TASK MATERIAL =
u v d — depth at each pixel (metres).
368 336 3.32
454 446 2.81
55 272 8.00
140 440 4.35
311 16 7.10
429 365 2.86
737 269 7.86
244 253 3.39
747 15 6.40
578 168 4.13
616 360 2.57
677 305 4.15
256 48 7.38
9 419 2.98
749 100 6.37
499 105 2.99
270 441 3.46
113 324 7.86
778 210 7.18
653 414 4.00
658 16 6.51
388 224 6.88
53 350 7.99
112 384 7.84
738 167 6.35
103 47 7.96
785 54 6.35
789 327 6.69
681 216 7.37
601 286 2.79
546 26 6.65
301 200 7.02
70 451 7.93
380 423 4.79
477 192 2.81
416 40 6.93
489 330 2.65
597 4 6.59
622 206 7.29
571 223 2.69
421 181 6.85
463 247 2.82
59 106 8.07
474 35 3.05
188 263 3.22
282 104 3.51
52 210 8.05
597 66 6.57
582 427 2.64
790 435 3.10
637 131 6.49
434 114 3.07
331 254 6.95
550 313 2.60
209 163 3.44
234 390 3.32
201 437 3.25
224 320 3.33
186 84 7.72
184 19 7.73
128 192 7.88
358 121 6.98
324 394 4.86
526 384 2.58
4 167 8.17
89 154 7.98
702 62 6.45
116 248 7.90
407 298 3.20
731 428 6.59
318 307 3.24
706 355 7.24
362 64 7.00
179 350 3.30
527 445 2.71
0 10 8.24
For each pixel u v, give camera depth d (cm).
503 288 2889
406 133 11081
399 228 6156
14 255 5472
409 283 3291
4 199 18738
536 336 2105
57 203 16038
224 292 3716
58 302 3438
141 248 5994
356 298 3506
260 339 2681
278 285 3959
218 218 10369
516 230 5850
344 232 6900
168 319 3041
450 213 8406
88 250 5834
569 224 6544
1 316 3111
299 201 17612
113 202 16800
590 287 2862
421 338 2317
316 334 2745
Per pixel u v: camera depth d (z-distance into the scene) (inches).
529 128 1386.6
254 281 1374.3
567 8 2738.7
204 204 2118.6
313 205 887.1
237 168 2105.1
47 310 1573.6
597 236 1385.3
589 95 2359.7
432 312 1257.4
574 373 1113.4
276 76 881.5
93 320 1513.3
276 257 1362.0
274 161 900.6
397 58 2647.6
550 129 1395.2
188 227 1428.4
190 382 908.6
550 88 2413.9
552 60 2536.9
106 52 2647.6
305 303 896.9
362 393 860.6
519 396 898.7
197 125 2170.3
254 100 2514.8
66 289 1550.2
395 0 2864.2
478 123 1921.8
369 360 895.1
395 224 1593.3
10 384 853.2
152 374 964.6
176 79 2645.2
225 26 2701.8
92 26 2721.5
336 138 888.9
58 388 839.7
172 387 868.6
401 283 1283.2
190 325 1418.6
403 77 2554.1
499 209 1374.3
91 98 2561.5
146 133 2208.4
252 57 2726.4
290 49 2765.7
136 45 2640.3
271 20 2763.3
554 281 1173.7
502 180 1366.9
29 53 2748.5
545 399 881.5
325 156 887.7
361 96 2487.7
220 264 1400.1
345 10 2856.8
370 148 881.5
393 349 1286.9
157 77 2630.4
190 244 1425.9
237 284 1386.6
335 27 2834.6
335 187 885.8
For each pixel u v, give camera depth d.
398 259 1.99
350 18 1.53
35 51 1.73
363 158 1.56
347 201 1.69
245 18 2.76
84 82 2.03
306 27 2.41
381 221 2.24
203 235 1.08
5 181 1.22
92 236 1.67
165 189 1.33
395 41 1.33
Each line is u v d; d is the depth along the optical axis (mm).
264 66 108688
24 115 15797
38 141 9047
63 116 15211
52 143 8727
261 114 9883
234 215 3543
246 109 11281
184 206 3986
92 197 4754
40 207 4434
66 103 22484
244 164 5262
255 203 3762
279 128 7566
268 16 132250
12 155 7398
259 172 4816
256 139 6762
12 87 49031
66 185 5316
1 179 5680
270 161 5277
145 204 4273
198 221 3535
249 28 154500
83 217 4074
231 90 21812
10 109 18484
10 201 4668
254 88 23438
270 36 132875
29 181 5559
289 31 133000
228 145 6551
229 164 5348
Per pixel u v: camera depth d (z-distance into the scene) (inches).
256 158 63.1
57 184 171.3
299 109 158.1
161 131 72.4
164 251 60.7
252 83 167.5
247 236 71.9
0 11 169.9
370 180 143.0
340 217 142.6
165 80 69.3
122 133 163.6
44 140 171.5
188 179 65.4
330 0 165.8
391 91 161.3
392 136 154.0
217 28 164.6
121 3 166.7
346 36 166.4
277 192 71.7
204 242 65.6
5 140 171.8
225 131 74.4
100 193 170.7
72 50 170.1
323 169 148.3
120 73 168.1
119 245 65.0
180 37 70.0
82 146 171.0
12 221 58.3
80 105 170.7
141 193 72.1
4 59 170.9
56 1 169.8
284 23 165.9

WHAT THE TASK ASKS =
Say how many lines of the listing above include the word "depth", giving the number alone.

RESULT OF THE EXERCISE =
6